Medo e a ansiedade estão cada dia mais presentes na população brasileira com a crise promovida pela pandemia do coronavírus, que afeta intensamente alguns países os quais são necessários pensar em estratégias para tentar evitar sua disseminação entre a população.

Neste momento é muito importante prestar atenção aos cuidados relacionados à prevenção da transmissão e tentar, se possível, manter a calma diante dos principais fatores de relevância para a doença nesse momento.



Vivemos de incertezas promovidas pela situação de emergência sanitária em países como China, Itália, Espanha e cabe uma reflexão a toda a população mundial para vivermos uma reorganização social nesse momento, com o intuito de superação do mal-estar emocional às pessoas que vivem a relação direta ou indireta com o coronavírus.

É preciso cuidar e acalmar a população idosa que é a qual mais sente pânico com a possibilidade de contrair o vírus, devido o maior índice de óbitos que ocorre nesta fase da vida.

A ansiedade surge por meio da agitação, nervosismo estado de alerta, com a necessidade constante de se manter em contato com informações sobre o vírus, o que dificulta, inclusive, a rotina na realização das demais tarefas diárias, devido à preocupação persistente com os familiares, e os perigos a que estão expostos aos saírem de suas casas.

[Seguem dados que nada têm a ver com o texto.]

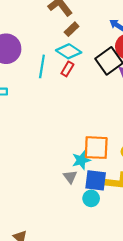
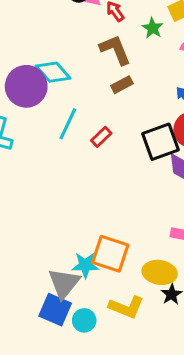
cyan diamond: (69, 51) -> (53, 72), moved
gray triangle: (70, 177) -> (64, 283), size x1.6
blue square: (96, 180) -> (55, 310), moved

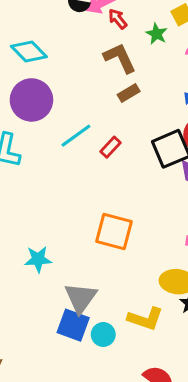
cyan diamond: (53, 72) -> (29, 51), moved
cyan line: (68, 124) -> (76, 136), turned 32
orange square: (110, 254) -> (114, 231), moved
cyan star: (85, 265) -> (38, 259), moved

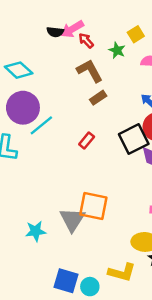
cyan line: (76, 136) -> (41, 125), moved
gray triangle: (81, 298) -> (72, 220), moved

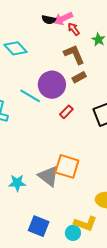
purple circle: (23, 108) -> (52, 85), moved
cyan line: (41, 125) -> (30, 96), turned 65
gray triangle: (72, 220) -> (48, 176), turned -30
cyan circle: (90, 287) -> (73, 233), moved

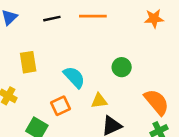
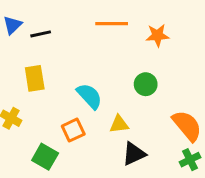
black line: (52, 19) -> (41, 34), moved
orange star: (154, 19) -> (157, 35), moved

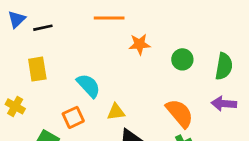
orange star: (157, 35) -> (140, 44), moved
green circle: (146, 84) -> (182, 59), moved

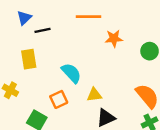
blue triangle: (17, 19) -> (24, 18), moved
black line: (43, 28) -> (43, 30), moved

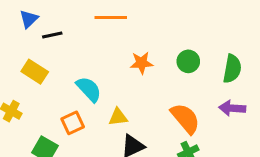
orange star: (114, 38) -> (141, 63), moved
yellow rectangle: (29, 59) -> (35, 72), turned -48

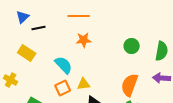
orange star: (141, 63) -> (84, 40), moved
orange semicircle: (185, 118) -> (130, 85), turned -120
orange square: (73, 123) -> (63, 88), moved

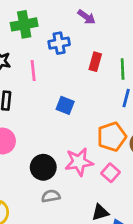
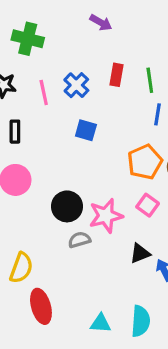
green cross: (24, 24) -> (28, 39), turned 30
blue cross: (59, 43) -> (76, 85), moved, turned -30
pink star: (79, 162) -> (106, 216), moved

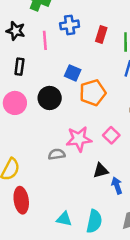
blue cross: (76, 85) -> (70, 25), moved, turned 30
orange pentagon: (145, 162) -> (93, 93), moved
black circle: (67, 206) -> (50, 98), moved

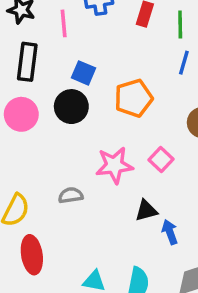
black rectangle: (19, 67) -> (27, 62), size x1.5
blue square: (73, 73) -> (84, 73), moved
gray semicircle: (57, 154) -> (71, 195), moved

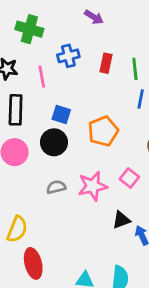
gray semicircle: (71, 195) -> (56, 187), moved

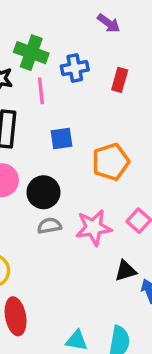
green cross: (29, 29) -> (31, 53), moved
blue square: (61, 115) -> (61, 138), turned -30
black circle: (54, 142) -> (43, 192), moved

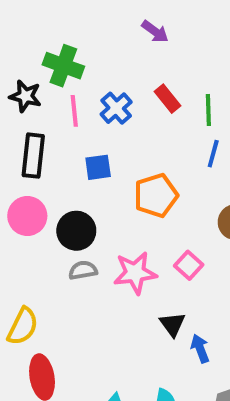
blue cross: (75, 68) -> (116, 108), moved, turned -32
red rectangle: (120, 80) -> (168, 99), turned -55
black triangle: (126, 271) -> (173, 324), turned -50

Não acredite em todas as informações vinculadas, principalmente as que chegam via redes sociais. Busque fontes confiáveis, evitando alarmes desnecessários. No caso da população mais vulnerável como crianças, idosos e pessoas com doenças crônicas ou passando por tratamentos que afetem a imunidade, é necessário conduzir com explicações reais, poupando esses indivíduos dos riscos.

Vale ressaltar que, independente de fazer ou não parte da população de risco, é necessário seguir todas as recomendações do Ministério da Saúde e autoridades sanitárias, utilizando-se de cautela e prudência.

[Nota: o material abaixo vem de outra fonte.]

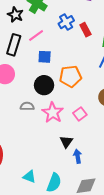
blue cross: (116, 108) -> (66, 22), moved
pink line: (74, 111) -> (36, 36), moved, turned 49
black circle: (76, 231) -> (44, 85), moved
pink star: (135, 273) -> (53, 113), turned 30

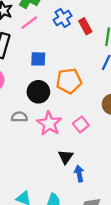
pink line: (36, 36) -> (29, 23), moved

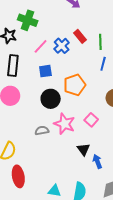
blue cross: (63, 18) -> (62, 46), moved
pink line: (29, 23) -> (41, 46), moved
gray semicircle: (19, 117) -> (42, 131), moved

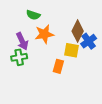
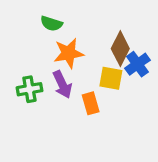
purple arrow: (22, 41) -> (62, 85), moved
orange rectangle: (58, 66) -> (91, 103), turned -32

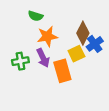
yellow square: (111, 78) -> (76, 54), turned -35
orange rectangle: (91, 103) -> (62, 71), size x1.5

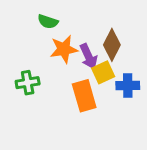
blue cross: (95, 44) -> (128, 86), moved, turned 35
purple arrow: (43, 58) -> (89, 56), moved

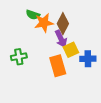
brown diamond: (112, 45) -> (63, 24), moved
orange star: (64, 49) -> (44, 23), moved

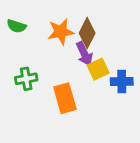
green semicircle: (33, 15) -> (16, 26), moved
orange rectangle: (58, 66) -> (65, 98), moved

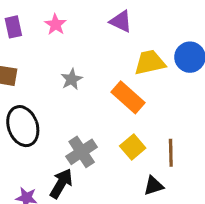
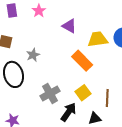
purple triangle: (121, 21) -> (69, 26), moved
gray star: (72, 79) -> (33, 55), moved
black arrow: (61, 183) -> (69, 112), moved

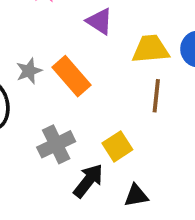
orange rectangle: (82, 61) -> (72, 76), moved
brown line: (107, 98) -> (156, 96), moved

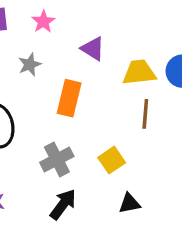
gray star: (29, 71) -> (30, 65), moved
orange rectangle: (72, 76) -> (69, 98), turned 56
black arrow: (88, 181) -> (63, 204), moved

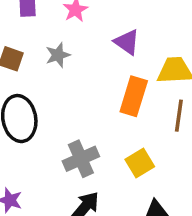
orange rectangle: (69, 98) -> (134, 96), moved

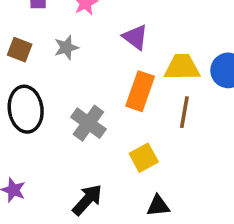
gray cross: (81, 159) -> (88, 123), moved, turned -32

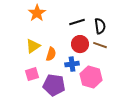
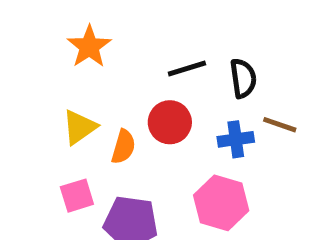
red circle: (80, 44) -> (170, 122), moved
brown line: (100, 45) -> (280, 125), moved
blue cross: (72, 64) -> (236, 139), moved

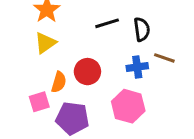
red circle: (170, 122) -> (87, 72), moved
yellow triangle: (79, 127) -> (45, 43), moved
orange semicircle: (123, 147) -> (59, 82), moved

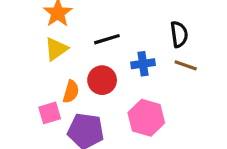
black line: (107, 23) -> (107, 39), moved
black semicircle: (142, 29) -> (179, 34), moved
blue cross: (137, 67) -> (143, 64), moved

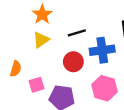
blue cross: (143, 64) -> (102, 50), size x1.5
orange semicircle: (71, 92) -> (16, 69), moved

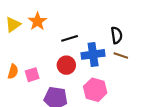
yellow triangle: (41, 40) -> (13, 25), moved
pink square: (36, 85) -> (32, 75), moved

Se passar por uma pandemia na sua cidade e for recomendada medidas de isolamento, é importante levar em consideração que este cenário pode levar às pessoas ao estresse, ansiedade, solidão, frustração, tédio, irritação, ainda com possíveis sentimentos de medo e desespero, que podem perdurar inclusive após o confinamento.

Uma dica relevante é tentar manter-se ocupado e em contato com os familiares e amigos por meio das redes sociais. Vale a tentativa em criar uma rotina e aproveitar para fazer coisas que gosta ou planeja há tempos, mas que geralmente não consegue por falta de tempo, como: arrumar gavetas, armários, ler livros, assistir filmes.

É muito importante a tentativa de administrar os pensamentos intrusivos, nunca se colocando nas piores possibilidades para a condição experienciada, na tentativa de manter-se realista, pois a maioria dos infectados pelo vírus tem se curado. E quando sentir medo, tente conectar-se com indivíduos que estão passando pela mesma experiência ou que já superaram situações semelhantes, isso ajuda na associação de diminuir a percepção de gravidade.

Esse é um momento que nossas experiências e traumas do passado também podem influenciar de maneira problemática. Então, é necessário contextualizar os medos na tentativa de acalmá-los com recursos psíquicos que ajudem regular emocionalmente e, se precisar, procure a ajuda de um psicólogo que possa ampará-lo neste período por meio de atendimentos, inclusive virtuais enquanto durar a pandemia.

Vale ainda lembrar quantas situações difíceis já passamos em nossas vidas, essa é mais uma que, com certeza, vamos superar.